Rédigez la suite de l'extrait sur le litige de marques entre Rosa dels Vents et U Hostels, en commençant juste après sa dernière phrase.

• [Extrait du texte]
————————

10      Aux termes de l’article 34, paragraphe 2, de la loi 17/2001 sur les marques (Ley 17/2001 de Marcas, BOE no 294, du 8 décembre 2001), du 7 décembre 2001 (ci-après la «loi sur les marques»):

«[L]e titulaire de la marque enregistrée est habilité à interdire aux tiers, en l’absence de son consentement, de faire usage dans la vie des affaires:

a)      d’un signe identique à la marque pour des produits ou des services identiques à ceux pour lesquels la marque est enregistrée.

b)      d’un signe pour lequel, en raison de son identité ou de sa similitude avec la marque et en raison de l’identité ou de la similitude des produits ou des services, il existe un risque de confusion du public; le risque de confusion comprend le risque d’association entre le signe et la marque.

[...]»

 Le litige au principal et la question préjudicielle

11      Le 20 mars 2013, Rosa dels Vents a introduit un recours contre U Hostels devant le Juzgado de lo Mercantil no 3 de Madrid tendant à faire interdire, cesser et retirer l’usage, par U Hostels, de la marque nationale verbale et figurative no 3058294, comprenant une présentation stylisée du signe verbal «uh», dont U Hostels est titulaire. Cet usage par U Hostels de ladite marque porterait atteinte aux droits conférés à Rosa dels Vents par deux marques antérieures dont cette dernière est titulaire, à savoir les marques nationales verbales et figuratives nos 3049232 et 3049402.

————————

Lignes d'un jeu de données de mise en page:

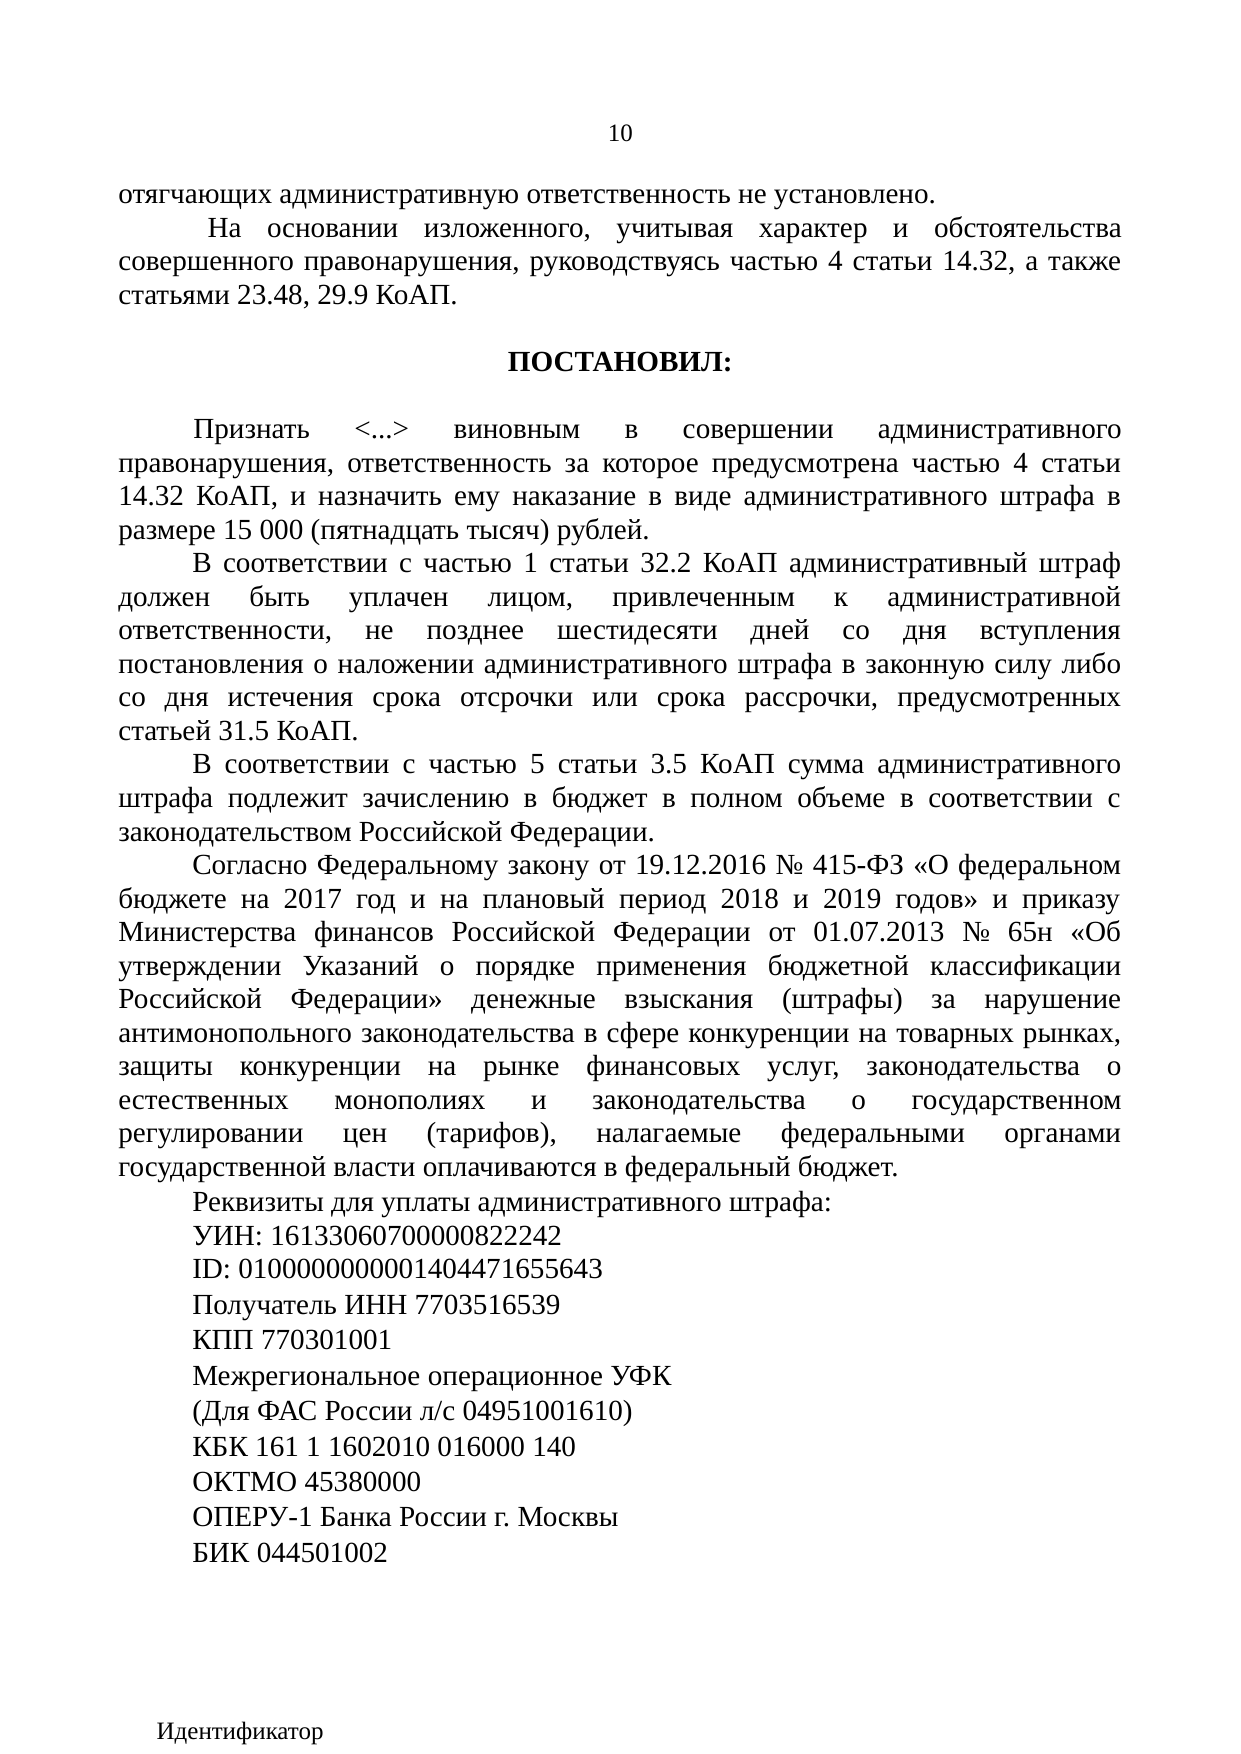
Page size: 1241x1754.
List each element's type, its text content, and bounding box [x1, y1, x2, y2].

text Признать <...> виновным в совершении административного правонарушения, ответственность за которое предусмотрена частью 4 статьи 14.32 КоАП, и назначить ему наказание в виде административного штрафа в размере 15 000 (пятнадцать тысяч) рублей. [118, 411, 1122, 545]
text На основании изложенного, учитывая характер и обстоятельства совершенного правонарушения, руководствуясь частью 4 статьи 14.32, а также статьями 23.48, 29.9 КоАП. [118, 210, 1122, 311]
text Межрегиональное операционное УФК [118, 1356, 1122, 1391]
text Согласно Федеральному закону от 19.12.2016 № 415-ФЗ «О федеральном бюджете на 2017 год и на плановый период 2018 и 2019 годов» и приказу Министерства финансов Российской Федерации от 01.07.2013 № 65н «Об утверждении Указаний о порядке применения бюджетной классификации Российской Федерации» денежные взыскания (штрафы) за нарушение антимонопольного законодательства в сфере конкуренции на товарных рынках, защиты конкуренции на рынке финансовых услуг, законодательства о естественных монополиях и законодательства о государственном регулировании цен (тарифов), налагаемые федеральными органами государственной власти оплачиваются в федеральный бюджет. [118, 847, 1122, 1183]
text ID: 0100000000001404471655643 [118, 1252, 1122, 1285]
text ОКТМО 45380000 [118, 1462, 1122, 1498]
text ПОСТАНОВИЛ: [118, 344, 1122, 378]
text КПП 770301001 [118, 1321, 1122, 1356]
text В соответствии с частью 5 статьи 3.5 КоАП сумма административного штрафа подлежит зачислению в бюджет в полном объеме в соответствии с законодательством Российской Федерации. [118, 747, 1122, 847]
text Реквизиты для уплаты административного штрафа: [118, 1183, 1122, 1218]
text БИК 044501002 [118, 1533, 1122, 1568]
text УИН: 16133060700000822242 [118, 1218, 1122, 1252]
text ОПЕРУ-1 Банка России г. Москвы [118, 1498, 1122, 1533]
text отягчающих административную ответственность не установлено. [118, 176, 1122, 210]
text (Для ФАС России л/с 04951001610) [118, 1391, 1122, 1427]
text Получатель ИНН 7703516539 [118, 1285, 1122, 1321]
text В соответствии с частью 1 статьи 32.2 КоАП административный штраф должен быть уплачен лицом, привлеченным к административной ответственности, не позднее шестидесяти дней со дня вступления постановления о наложении административного штрафа в законную силу либо со дня истечения срока отсрочки или срока рассрочки, предусмотренных статьей 31.5 КоАП. [118, 545, 1122, 747]
text КБК 161 1 1602010 016000 140 [118, 1427, 1122, 1462]
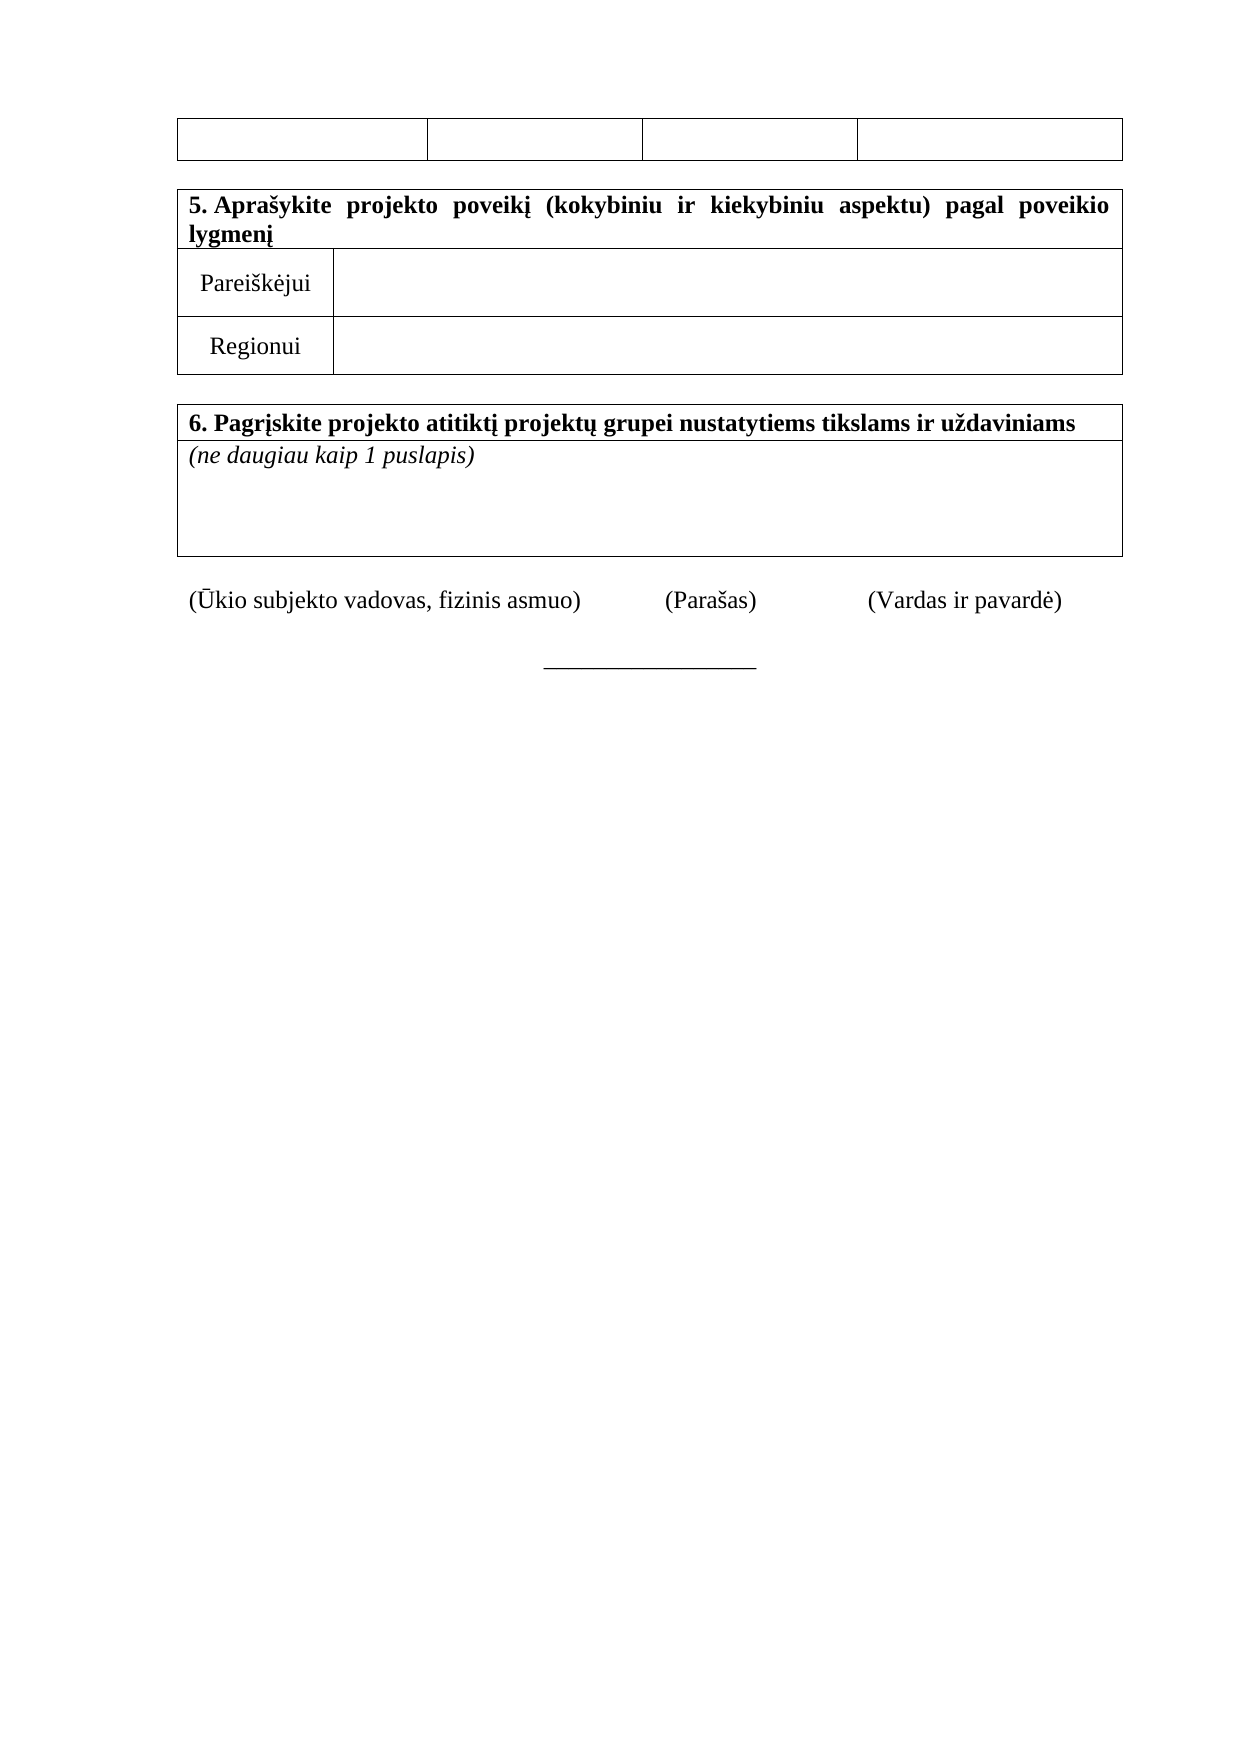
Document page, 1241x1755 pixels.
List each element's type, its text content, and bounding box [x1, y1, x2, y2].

————————

• [Réponse produite]
12      U Hostels fait observer, dans son mémoire en défense dans le cadre du litige au principal, que Rosa dels Vents n’a pas introduit d’action en nullité de ladite marque nationale no 3058294 (ci-après la «marque postérieure»). En conséquence, elle conclut au rejet du recours.

13      Le Juzgado de lo Mercantil no 3 de Madrid constate que, selon la jurisprudence du Tribunal Supremo, un recours par lequel le titulaire d’une marque s’oppose à l’usage par un tiers d’une marque postérieure dont ce tiers est titulaire ne saurait être accueilli en l’absence d’introduction d’un recours visant la nullité de cette marque postérieure.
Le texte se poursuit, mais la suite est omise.